The Tree Flag (or Appeal to Heaven Flag) was one of the flags used during the American Revolution. The flag, featuring a pine tree flag with the motto “An Appeal to God,” or, more usually, “An Appeal to Heaven,” was used originally by a squadron of six cruisers commissioned under George Washington’s authority as commander in chief of the Continental Army in October 1775. The design of the flag came from General Washington’s secretary, Colonel Joseph Reed. In a letter dated October 20, 1775 Colonel Reed suggested a “…flag with a white ground and a tree in the middle, the motto AN APPEAL TO HEAVEN” be used for the ships Washington commissioned.
A British Brigantine named the “Nancy” was captured by one of our cruisers. On board were muskets, flint, gun powder, and other supplies in abundance. This was the greatest capture of the entire Revolution.
Psalm 76:7-9 (NLT)
No wonder you are greatly feared!
Who can stand before you when your anger explodes?
From heaven you sentenced your enemies;
the earth trembled and stood silent before you.

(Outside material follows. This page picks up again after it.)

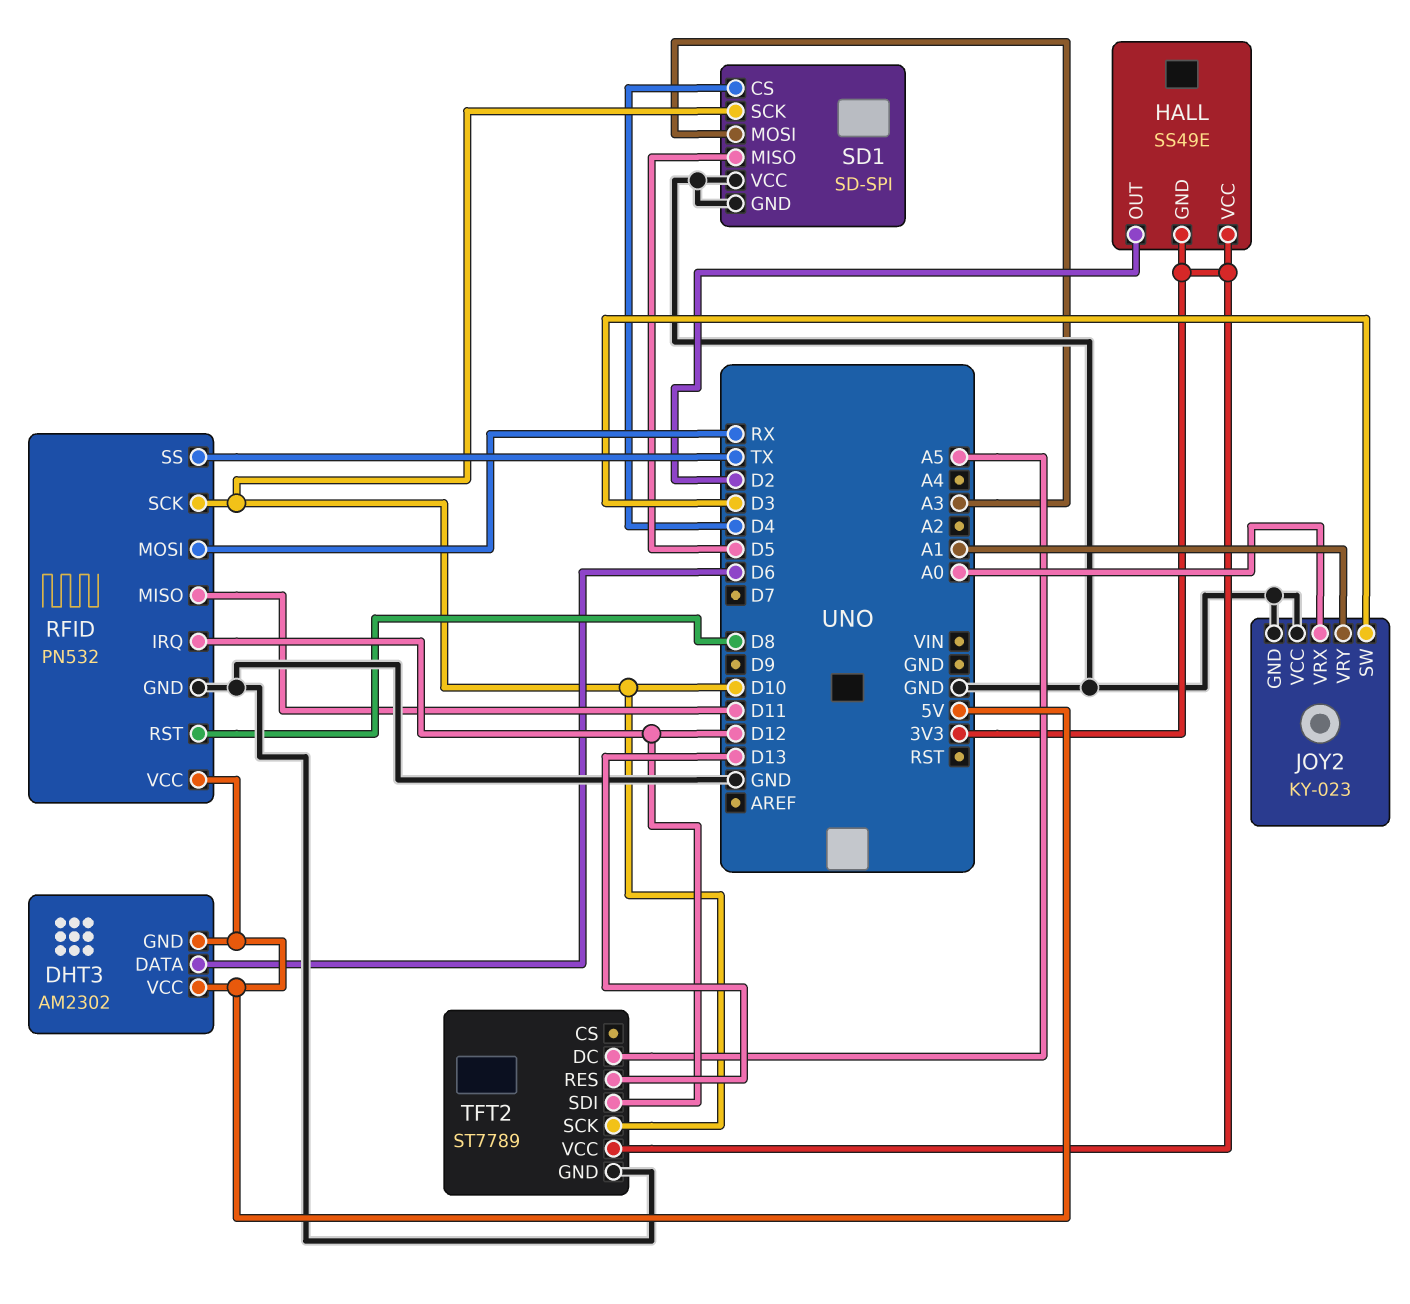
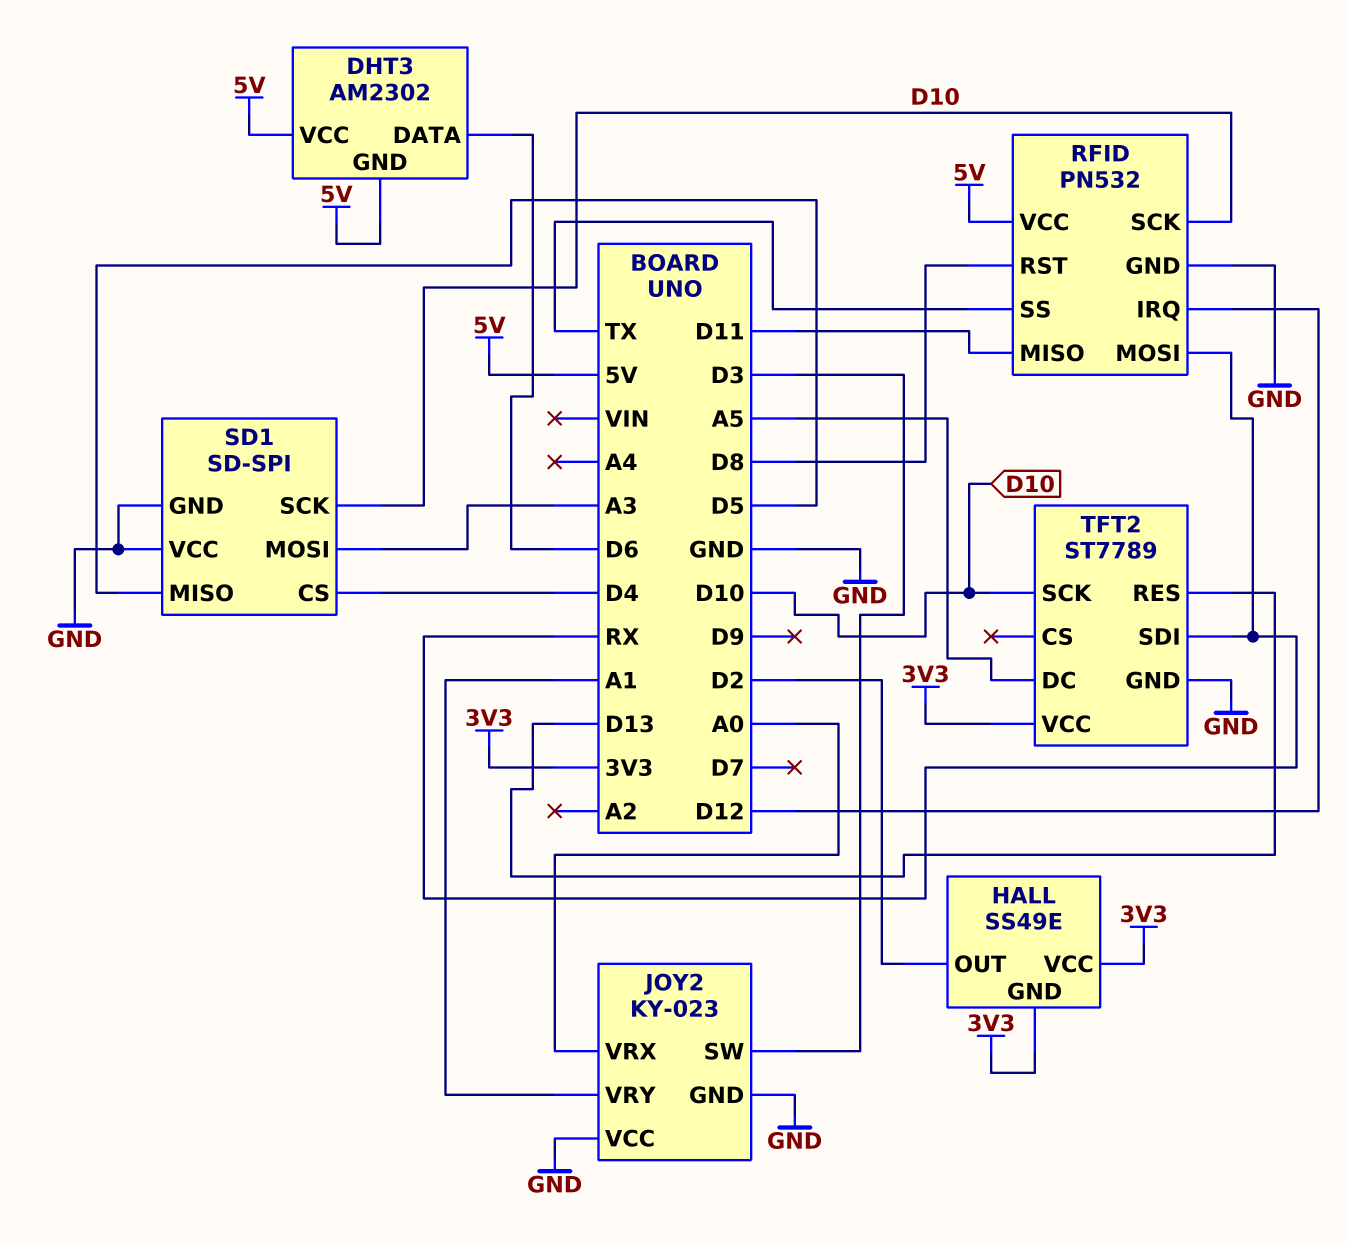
TFT2 pin SDI: D12 -> RX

You stand up to judge those who do evil, O God,
and to rescue the oppressed of the earth. Interlude
We appeal to heaven for the establishment of Your kingdom in the United States of America as it is in heaven. You are greatly to be feared. Who can stand before You? From heaven, You sentence Your enemies in the United States. You judge those who do evil and rescue the oppressed. Raid the supplies of the enemies of Your kingdom for its establishment in the United States. Amen.